11/09/2026
CONECTADOS
11 DE SEPTIEMBRE - EL PERDÓN DE DIOS
Si confesamos nuestros pecados, él es fiel y justo para perdonar nuestros pecados, y limpiarnos de toda maldad.
-1 JUAN 1:9
Admitir nuestros pecados y estar dispuestos a apartarnos de ellos, es todo lo que hace falta para recibir el perdón completo de Dios por nuestras faltas. Pasé años sintiéndome culpable y condenada, y puede que alguna vez hayas sentido lo mismo.
Pero la condena no es obra de Dios. Él no solo perdona nuestros pecados, sino que los olvida (Hebreos 10:17). Él los aleja "cuanto está lejos el oriente del occidente" (Salmos
103:12).
Cuando tú o yo pecamos, no hace falta más sacrificio que el que Jesús ya hizo por nosotros. No tenemos que sacrificar nuestra paz o nuestra alegría y sentirnos culpables, como una forma de pagar por nuestros pecados. El perdón de Dios es absoluto. Lava todo pecado y toda culpa. Así que, si todavía nos sentimos culpables después de arrepentirnos, es una culpa falsa con la que Satanás intenta agobiarnos.

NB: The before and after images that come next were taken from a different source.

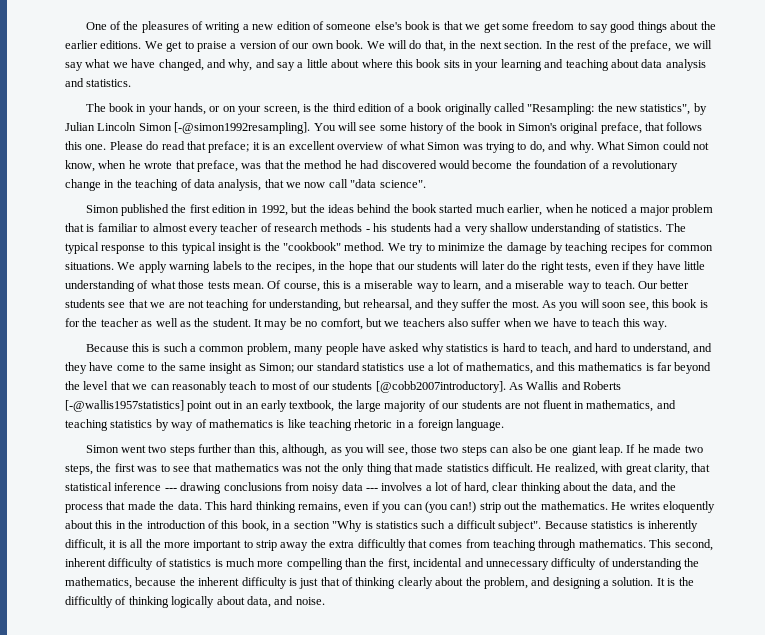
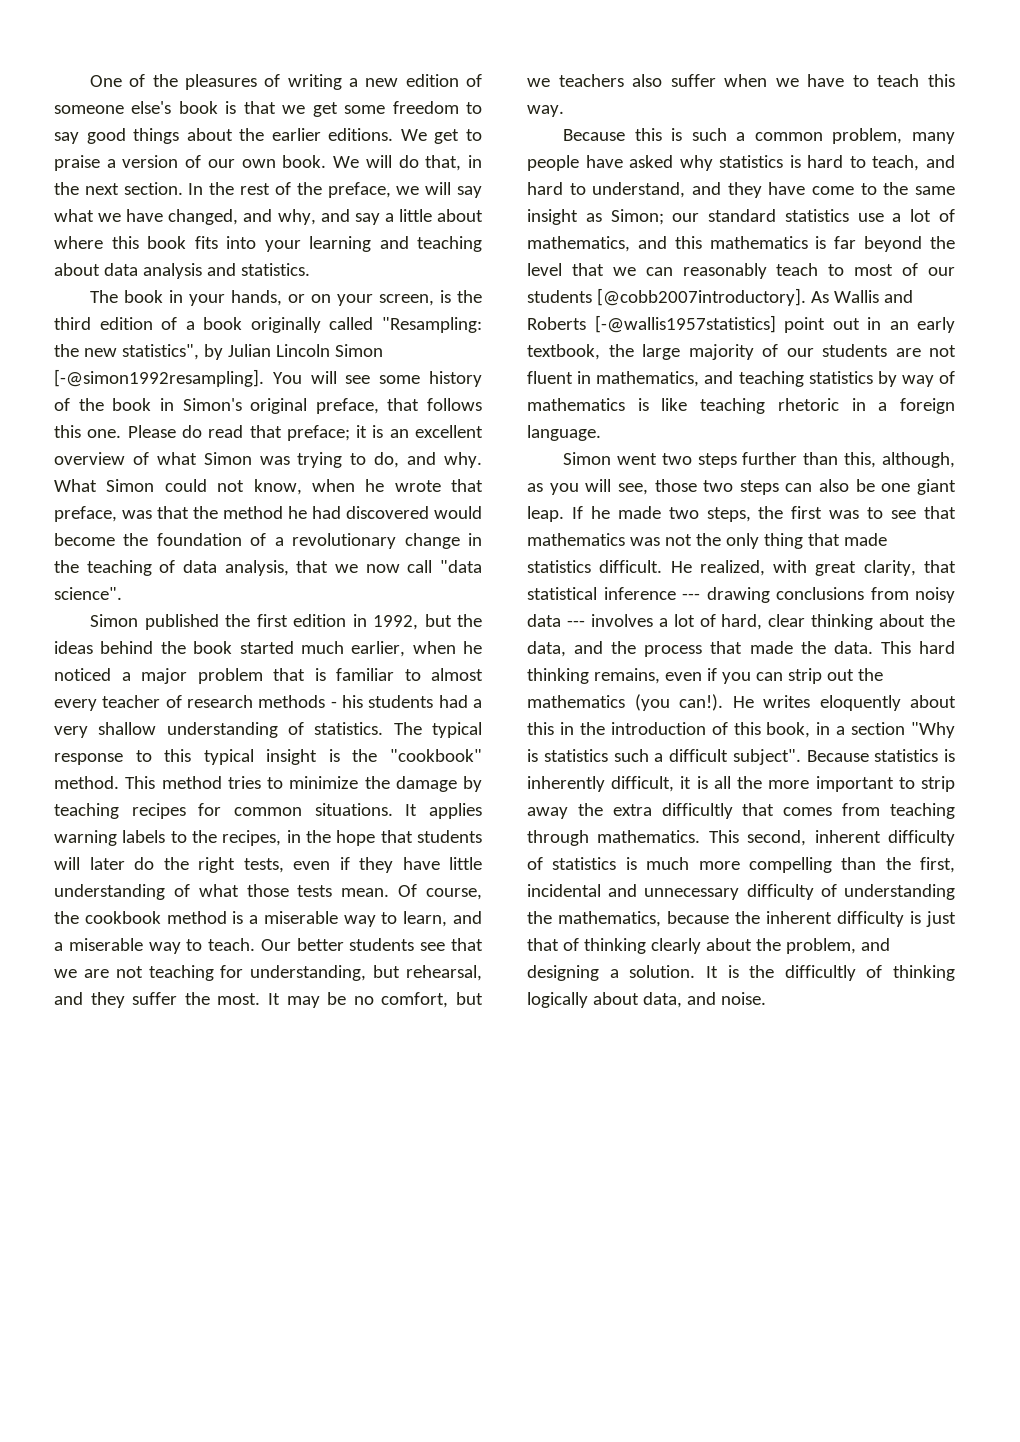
[443,60,473,68] sits in -> [194,236,256,249] fits into
[387,243,424,254] We try -> [125,776,261,789] This method tries
[117,261,167,273] We apply -> [405,803,482,819] It applies
[397,264,415,270] our -> (413, 836) none
[323,280,340,289] this -> [54,911,227,924] the cookbook method
[542,299,708,311] [65,318,251,327] As you will soon see, this book is for the teacher as well as the student. -> (261, 999) none
[424,501,477,513] (you can!) -> (783, 676) none
[540,501,608,510] mathematics. -> [527,694,723,711] mathematics (you can!).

Te animo no solo a pedir perdón, sino a tomarte el tiempo para recibirlo. A veces incluso digo en voz alta: "yo recibo tu perdón, Señor, y te agradezco por él". Si la culpa intenta visitarme después de eso, simplemente digo una y otra vez: "fui perdonada", hasta que el diablo se da por vencido.
"Padre, muchas gracias por tu misericordia y perdón, y por librarme de la culpa y la condenación. En el nombre de Jesús. Amén".